Note: If you want a quick tutorial for Maven, please checkout my maven-tutorial repo.
The repo is created to demonstrate various Distributed Systems concepts in action using Java. It borrows examples and tutorials from the highly recommended Udemy course Distributed Systems & Cloud Computing with Java. It uses state-of-the art open source tools and frameworks such as Zookeeper, Kafka, Hadoop etc.that are widely used in the industry.
Distributed system is a collection of programs (multiple instances of same application or multple applications or both) running on separate machines and communicating over network to achieve a common goal.

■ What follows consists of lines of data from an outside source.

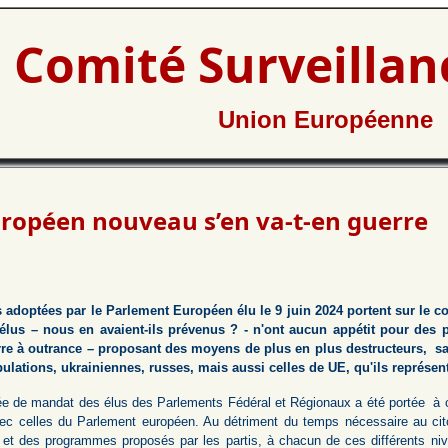
Comité Surveilla
Union Européenne
ropéen nouveau s’en va-t-en guerre
adoptées par le Parlement Européen élu le 9 juin 2024 portent sur le con
 élus – nous en avaient-ils prévenus ? - n'ont aucun appétit pour des 
erre à outrance – proposant des moyens de plus en plus destructeurs, s
pulations, ukrainiennes, russes, mais aussi celles de UE, qu'ils représen
ée de mandat des élus des Parlements Fédéral et Régionaux a été portée à ci
 avec celles du Parlement européen. Au détriment du temps nécessaire au ci
 et des programmes proposés par les partis, à chacun de ces différents ni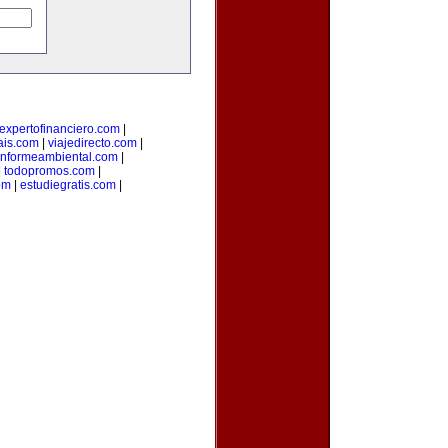
expertofinanciero.com
|
ais.com
|
viajedirecto.com
|
informeambiental.com
|
|
todopromos.com
|
om
|
estudiegratis.com
|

- Node -> A single physical machine in a distributed system
- Cluster -> Collection of nodes, generally running a same service or task.
- Fault-detection -> Ability of a distributed system to detect when a node in a cluster has crashed or unreachable.
- Fault-tolerance -> Ability of a system to detect faults and automatically adjust the cluster without affecting its functionality.
- Highly-available -> A system is highly available if there is always at-least a node running and serving the goal of the system.
Note that, it is not possible to have a distributed system that is 100% available, but systems with Three, Four or Five nines uptime (i.e. 99.9%, 99.99% or 99.999% available) are common. - Horizontally Scalable -> A system that can grow (or shrink - in terms of number of nodes in the cluster) relatively easily in proportion to the load on the system.
The repo contains several modules (i.e. folders), each for a different distributed system technology.
Each module contains multiple projects to demonstrate different distributed system concepts using that tool.
The repo-level pom.xml
file includes all the individual modules in the repo and the module-level pom.xml
file includes all the individual projects in that module.